*** PROVIDED PASSAGE Section Begins ***

The day of the inauguration, the Washington Post reported that it had asked the Secret Service where a member of the general public who did not hold a ticket could stand to watch the parade. “I do not have an answer to that question,” a spokesman for the agency said. The Post went on to quote an FBI spokesman who said: “There are no places on the parade route that are not already assigned or ticketed seating.”

Nothing could more clearly express the social and political polarization that dominates American society. Bush supporters, sporting cowboy hats and fur coats, strutted through the streets, while residents of the predominantly African-American city fumed over the police restrictions and the enormous burden that the inauguration—the most expensive in the country’s history—has placed upon Washington’s underfunded municipal government.

In the course of Bush’s speech, several demonstrators from the Code Pink group who managed to get near the platform raised a banner reading “Bring the Troops Home” and began to chant. Police rushed in to tear the banner down and drag them away. Members of the predominantly Republican crowd cheered the police action, chanting “USA, USA.”

Because of the intense security, thousands of people were forced to stand for hours in the cold before getting anywhere near the inaugural parade route. At the entrances reserved for the general public, half or more of those on line had come to oppose Bush’s inauguration. Many carried homemade signs. “US Military Families are Grieving While You Celebrate,” said one. Others read: “51 Percent is Not a Mandate,” “This Emperor Has No Clothes,” “Ohio=Ukraine,” and “Second-Rate Citizen.”

*** PROVIDED PASSAGE Section Ends ***
*** RECORD SET Section Begins ***

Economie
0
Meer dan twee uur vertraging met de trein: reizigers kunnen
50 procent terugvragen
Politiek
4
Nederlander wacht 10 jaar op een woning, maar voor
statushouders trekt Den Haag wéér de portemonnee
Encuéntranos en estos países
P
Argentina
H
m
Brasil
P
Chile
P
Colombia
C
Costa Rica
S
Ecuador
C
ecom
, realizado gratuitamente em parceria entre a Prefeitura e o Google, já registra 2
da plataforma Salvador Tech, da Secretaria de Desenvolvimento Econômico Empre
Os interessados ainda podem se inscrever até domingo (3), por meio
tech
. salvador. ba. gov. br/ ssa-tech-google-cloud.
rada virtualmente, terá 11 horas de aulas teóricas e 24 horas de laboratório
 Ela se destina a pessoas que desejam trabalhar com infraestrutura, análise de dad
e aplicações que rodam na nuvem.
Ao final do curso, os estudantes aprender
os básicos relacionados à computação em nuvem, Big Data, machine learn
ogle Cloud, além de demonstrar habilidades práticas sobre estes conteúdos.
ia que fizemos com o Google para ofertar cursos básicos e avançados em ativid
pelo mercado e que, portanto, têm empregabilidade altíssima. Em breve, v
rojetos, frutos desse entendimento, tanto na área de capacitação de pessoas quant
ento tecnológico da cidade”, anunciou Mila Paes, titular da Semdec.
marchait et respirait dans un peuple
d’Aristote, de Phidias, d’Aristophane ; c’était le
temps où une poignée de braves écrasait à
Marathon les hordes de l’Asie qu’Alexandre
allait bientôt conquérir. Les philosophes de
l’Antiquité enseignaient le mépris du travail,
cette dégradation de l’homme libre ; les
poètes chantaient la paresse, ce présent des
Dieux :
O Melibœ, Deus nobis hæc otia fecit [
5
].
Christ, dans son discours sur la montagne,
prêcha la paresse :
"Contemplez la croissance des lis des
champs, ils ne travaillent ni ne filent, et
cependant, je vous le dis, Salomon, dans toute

*** RECORD SET Section Ends ***

> _REQUIRED ACTION 1_:
Change the records from their first line through the line containing "pelo mercado e", inclusive, replacing "Colombia" with "Peru" and leaving everything else as it is.
> _REQUIRED ACTION 2_:
Continue the account of the inauguration protests from the point where it stops.
The records bear no relation to the account of the inauguration.

> _ANSWER BOX 1_:
Economie
0
Meer dan twee uur vertraging met de trein: reizigers kunnen
50 procent terugvragen
Politiek
4
Nederlander wacht 10 jaar op een woning, maar voor
statushouders trekt Den Haag wéér de portemonnee
Encuéntranos en estos países
P
Argentina
H
m
Brasil
P
Chile
P
Peru
C
Costa Rica
S
Ecuador
C
ecom
, realizado gratuitamente em parceria entre a Prefeitura e o Google, já registra 2
da plataforma Salvador Tech, da Secretaria de Desenvolvimento Econômico Empre
Os interessados ainda podem se inscrever até domingo (3), por meio
tech
. salvador. ba. gov. br/ ssa-tech-google-cloud.
rada virtualmente, terá 11 horas de aulas teóricas e 24 horas de laboratório
 Ela se destina a pessoas que desejam trabalhar com infraestrutura, análise de dad
e aplicações que rodam na nuvem.
Ao final do curso, os estudantes aprender
os básicos relacionados à computação em nuvem, Big Data, machine learn
ogle Cloud, além de demonstrar habilidades práticas sobre estes conteúdos.
ia que fizemos com o Google para ofertar cursos básicos e avançados em ativid
pelo mercado e que, portanto, têm empregabilidade altíssima. Em breve, v

> _ANSWER BOX 2_:
While waiting outside the metal security fences manned by National Guardsmen in combat fatigues, the crowd broke into chants of “Let us in,” “No more years” and “Peace, now.”

Among those standing on the long line leading into the security tent on 4th Street was Abdullah, an Egyptian immigrant who works for a company that operates a food concession in one of the office buildings located inside the frozen zone.

“I have been here for an hour waiting for them to let people in,” he said. “I’m just trying to go to work, but they make it impossible. I knew there would be problems, but this is ridiculous. If can get through, then I will work; if not, I’ll just go home.”

When the crowd was finally allowed to move, people were subjected to frisks and marched through metal detectors just to approach the street where the inaugural parade passed.

Many of those who came to protest were high school and university students. Entire families also came, including some with children serving in Iraq. Several returned soldiers as well as parents of soldiers killed in the Iraq war and occupation joined the demonstrations.

Tara Labar, a high school senior from Nazareth, Pennsylvania, came to protest the inauguration with a group of students from the Lehigh Performing Arts Charter School. “I hate Bush and I hate the war,” she explained, when asked why she made the trip to Washington. “It is so bad that more than 50 million Americans could vote for him. I think that the country is so split right now.”

Asked what she expected from a second term of the Bush administration, Tara said, “I am terrified and I am worried about my own future. I want to be a teacher, but with ‘No Child Left Behind,’ you don’t know what will be left of public education in four years’ time.”

Doug Spooner, 17, a high school senior from Winchester, Virginia, said, “In Iraq, Afghanistan and in the United States itself, people are dying because of what this administration is doing, and that is not right. Unfortunately, people don’t see that corporate America and big business are running the show.

“I also don’t like how this administration is using fear and a crusade mentality. We have never been a nation that took a position in war based on religious ideology. This is something new and it is not good; we are not a Christian nation. He is promoting an ideology based on hatred and fear of anything that is different.”

Kristin Boczar, 17, also a student from Winchester, said, “I feel strongly about democracy, and this president is affecting us and our future. I am against the war in Iraq. My brother is a soldier and he is against the war. He didn’t want Bush as his boss. He went into the army as a last resort. We are not rich, and could not afford private school.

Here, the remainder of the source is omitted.